An example to illustrate how effective having the right people in the room can be is IKEA. The retailer successfully decentralised a global system for product design, manufacture and distribution in just three days. This meeting involved 53 people from 10 countries and included customers and suppliers as well as the internal teams from IKEA. (Weisbord & Janoff, Don’t just do something, stand there!)

The focus also needs to be on the work within the meeting and by this I mean actively doing things that lead to an outcome, not just sharing information updates. This can be a very inefficient use of valuable face-to-face time when there are other more time effective ways to keep everyone updated.

This leads us to how the work gets done.

Attention to how work is done

Each person in a meeting is unique and paying attention to this really helps to deliver a good meeting and strong outcomes.

It involves thinking through how to:

  • Keep people focussed on the work
  • Build trust so people feel able to contribute their best thinking
  • Manage information effectively
  • Handle decision making and also the physical aspects such as breaks

The more people that are involved in a meeting, the greater the number of perspectives there are. Harnessing this diversity of perspective is where real breakthroughs can come. Often this can involve sticking with it when it feels pretty uncomfortable. This discomfort will be different for different people. For example if you tend to be future focussed in your thinking you may feel frustrated when others in the meeting talk more about the past. Or if you are more task oriented you will perhaps be bemused by those who are focussed on how any change may affect people. The thing to remember is that all perspectives have value so take a deep breath and hang in there, it is worth it!

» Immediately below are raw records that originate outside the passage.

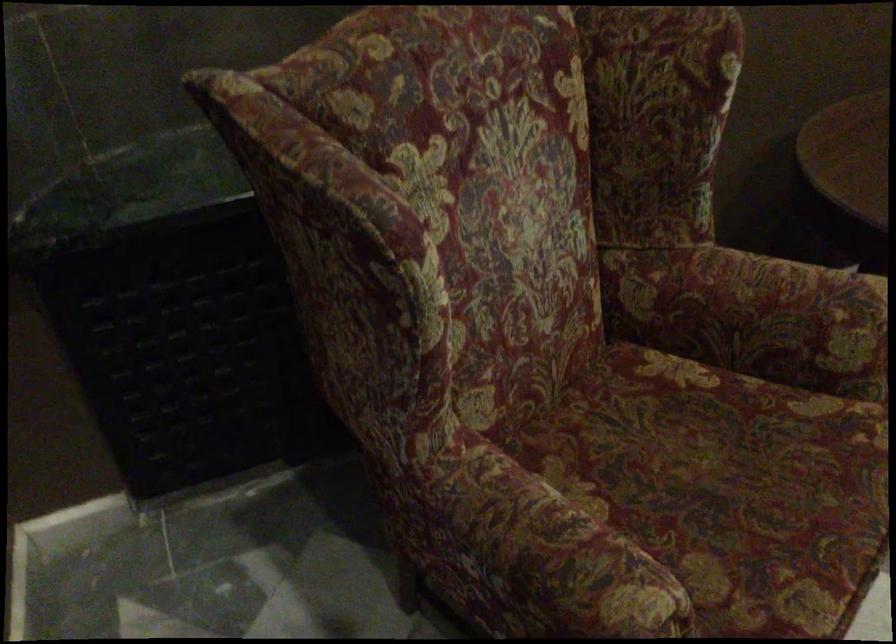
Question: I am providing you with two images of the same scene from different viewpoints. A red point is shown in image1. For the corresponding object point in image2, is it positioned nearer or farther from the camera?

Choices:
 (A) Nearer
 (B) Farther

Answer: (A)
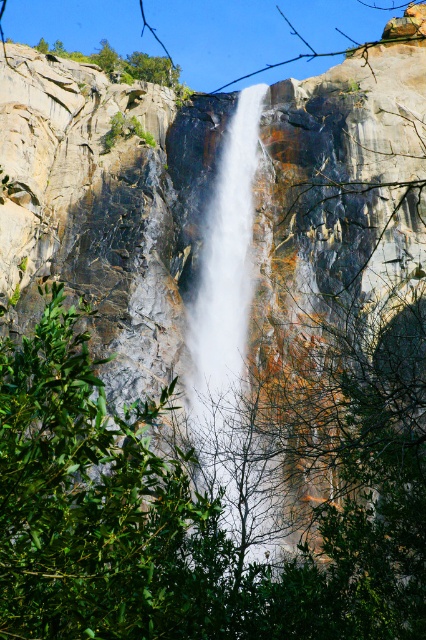
Does green leafy tree at lower left have a greater width compared to white smooth waterfall at center?

Yes, green leafy tree at lower left is wider than white smooth waterfall at center.

Does green leafy tree at lower left have a greater height compared to white smooth waterfall at center?

No, green leafy tree at lower left is not taller than white smooth waterfall at center.

Is point (362, 548) closer to viewer compared to point (227, 147)?

Yes, point (362, 548) is in front of point (227, 147).

The height and width of the screenshot is (640, 426). Identify the location of green leafy tree at lower left. (172, 525).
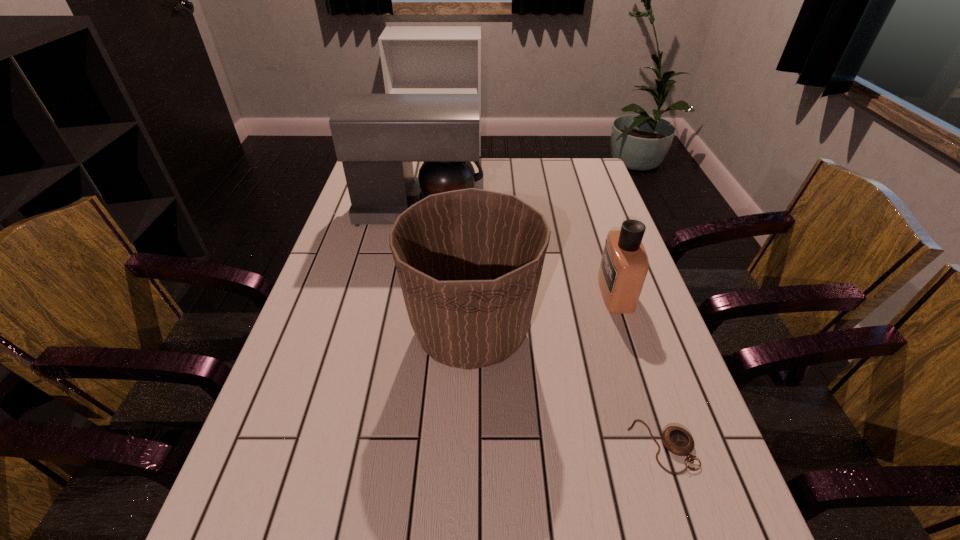
This screenshot has width=960, height=540. What are the coordinates of `coffee maker` in the screenshot? It's located at (377, 137).

In order to click on flowerpot in this screenshot , I will do `click(469, 261)`.

Locate an element on the screen. The height and width of the screenshot is (540, 960). the third tallest object is located at coordinates (624, 265).

Locate an element on the screen. The height and width of the screenshot is (540, 960). pocket watch is located at coordinates (677, 440).

You are a GUI agent. You are given a task and a screenshot of the screen. Output one action in this format:
    pyautogui.click(x=<x>, y=<y>)
    Task: Click on the nearest object
    The image size is (960, 540).
    Given the screenshot: What is the action you would take?
    pyautogui.click(x=677, y=440)

Locate an element on the screen. free space located 0.140m on the carafe side of the farthest object is located at coordinates (526, 208).

Where is `free space located on the front of the flowerpot`? The height and width of the screenshot is (540, 960). free space located on the front of the flowerpot is located at coordinates (469, 446).

Identify the location of vacant area located on the front label of the third tallest object. (520, 293).

Image resolution: width=960 pixels, height=540 pixels. I want to click on vacant space located 0.100m on the front label of the third tallest object, so click(563, 293).

The height and width of the screenshot is (540, 960). I want to click on free space located 0.210m on the front label of the third tallest object, so click(520, 293).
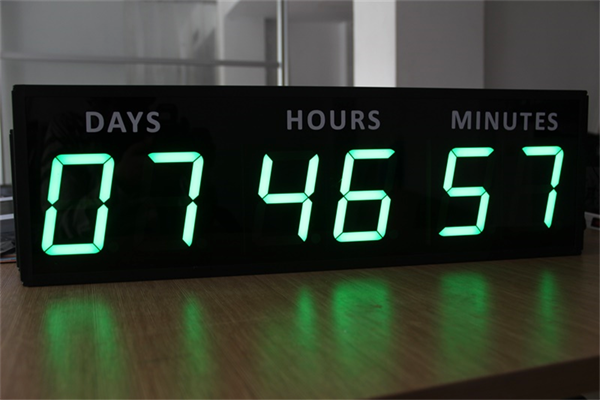
Find the location of `clock`. clock is located at coordinates (302, 168).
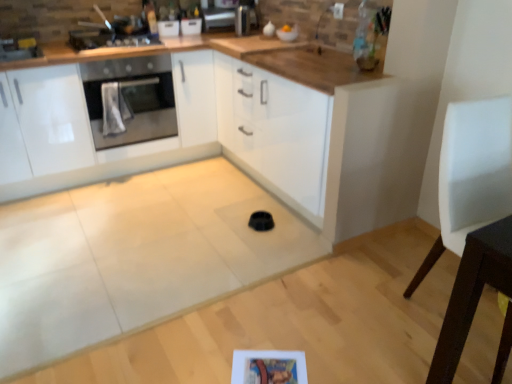
Question: From a real-world perspective, is satin silver toaster at upper center located higher than white leather chair at right?

Choices:
 (A) no
 (B) yes

Answer: (B)

Question: Can you confirm if satin silver toaster at upper center is positioned to the right of white leather chair at right?

Choices:
 (A) yes
 (B) no

Answer: (B)

Question: Considering the relative positions of satin silver toaster at upper center and white leather chair at right in the image provided, is satin silver toaster at upper center behind white leather chair at right?

Choices:
 (A) yes
 (B) no

Answer: (A)

Question: Considering the relative sizes of satin silver toaster at upper center and white leather chair at right in the image provided, is satin silver toaster at upper center thinner than white leather chair at right?

Choices:
 (A) yes
 (B) no

Answer: (A)

Question: Is white leather chair at right completely or partially inside satin silver toaster at upper center?

Choices:
 (A) yes
 (B) no

Answer: (B)

Question: Is satin silver toaster at upper center positioned far away from white leather chair at right?

Choices:
 (A) yes
 (B) no

Answer: (A)

Question: Is white leather chair at right oriented towards satin silver toaster at upper center?

Choices:
 (A) no
 (B) yes

Answer: (A)

Question: Is white leather chair at right wider than satin silver toaster at upper center?

Choices:
 (A) yes
 (B) no

Answer: (A)

Question: From the image's perspective, is white leather chair at right under satin silver toaster at upper center?

Choices:
 (A) yes
 (B) no

Answer: (A)

Question: Is white leather chair at right thinner than satin silver toaster at upper center?

Choices:
 (A) no
 (B) yes

Answer: (A)

Question: Is white leather chair at right outside satin silver toaster at upper center?

Choices:
 (A) no
 (B) yes

Answer: (B)

Question: Is white leather chair at right beside satin silver toaster at upper center?

Choices:
 (A) no
 (B) yes

Answer: (A)

Question: Can you see stainless steel oven at left touching metallic stainless steel oven at upper left?

Choices:
 (A) no
 (B) yes

Answer: (A)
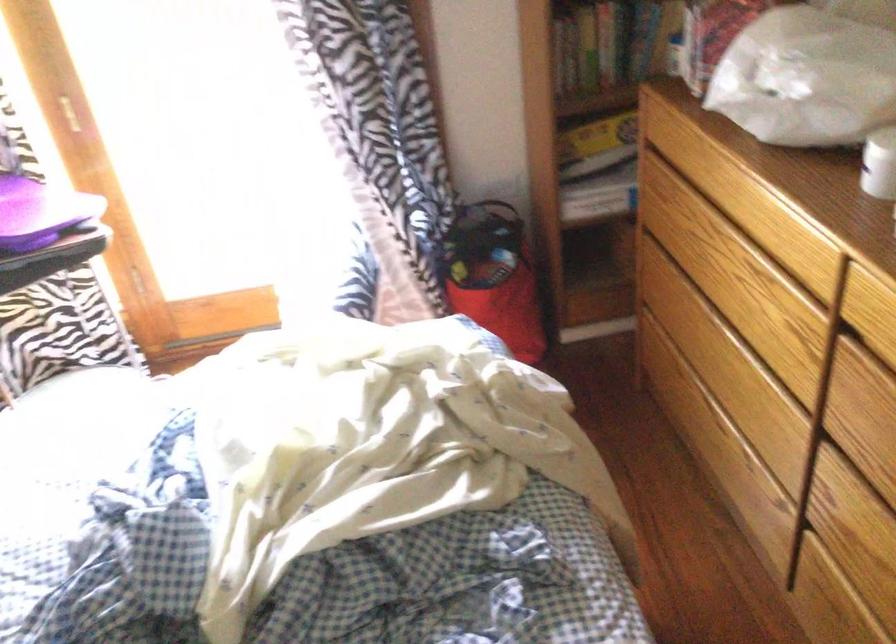
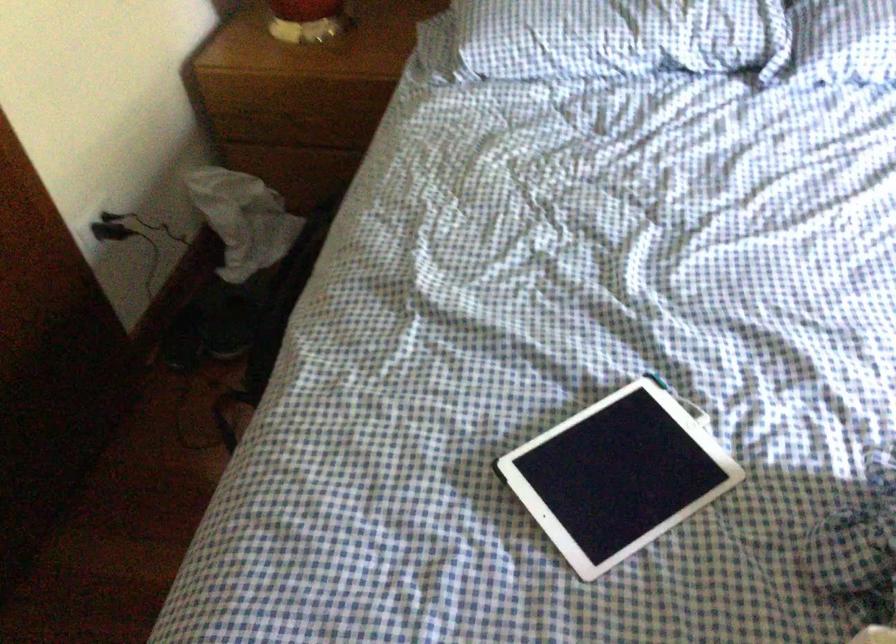
The images are taken continuously from a first-person perspective. In which direction is your viewpoint rotating?

The rotation direction of the camera is left-down.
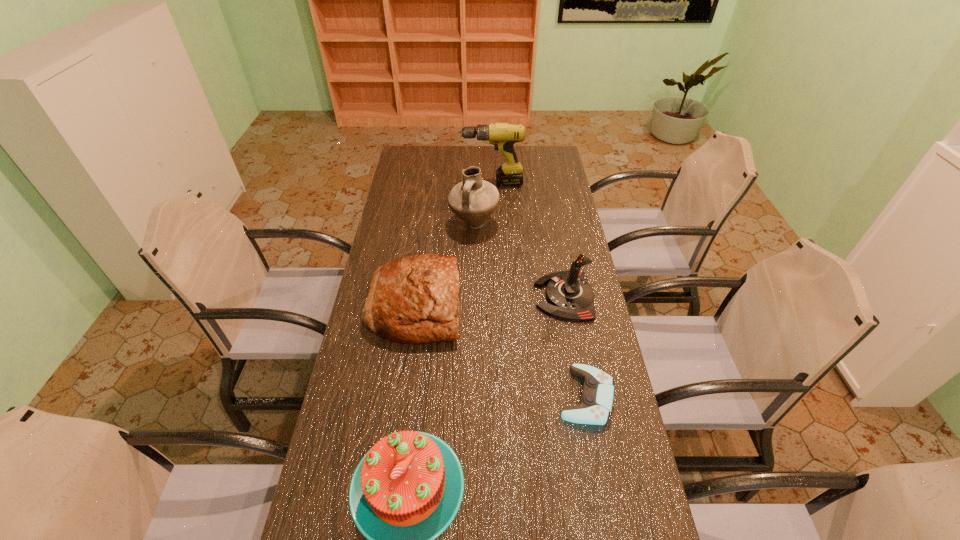
Locate an element on the screen. The width and height of the screenshot is (960, 540). vacant area located on the handle side of the joystick is located at coordinates (479, 296).

You are a GUI agent. You are given a task and a screenshot of the screen. Output one action in this format:
    pyautogui.click(x=<x>, y=<y>)
    Task: Click on the blank area located on the handle side of the joystick
    This screenshot has height=540, width=960.
    Given the screenshot: What is the action you would take?
    pyautogui.click(x=465, y=296)

At what (x,y) coordinates should I click in order to perform the action: click on free space located 0.300m on the handle side of the joystick. Please return your answer as a coordinate pair (x, y). The height and width of the screenshot is (540, 960). Looking at the image, I should click on (446, 296).

Identify the location of vacant space located at the sliced front of the bread. Image resolution: width=960 pixels, height=540 pixels. (540, 306).

This screenshot has height=540, width=960. What are the coordinates of `blank area located on the back of the second nearest object` in the screenshot? It's located at click(x=567, y=294).

Locate an element on the screen. object positioned at the left edge is located at coordinates (415, 299).

Locate an element on the screen. The image size is (960, 540). joystick at the right edge is located at coordinates (570, 297).

At what (x,y) coordinates should I click in order to perform the action: click on control located at the right edge. Please return your answer as a coordinate pair (x, y). Image resolution: width=960 pixels, height=540 pixels. Looking at the image, I should click on (595, 406).

The width and height of the screenshot is (960, 540). I want to click on vacant space at the far edge, so click(444, 159).

Locate an element on the screen. free space at the left edge is located at coordinates (382, 339).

When people share lots of ideas and perspectives it can feel as though it will never make any sense and there is then a huge temptation to leap to action and decisions. This is where people tend to have a need to move to comfort and display symptoms of AAS (Ambiguity Aversion Syndrome) or UID (Uncertainty Intolerance Disorder)

However staying with the ‘groan zone’ for long enough can result in some amazing new thinking that leads to a much better outcome. The real breakthrough thinking, new ideas and solutions come in the space that sits between chaos and order.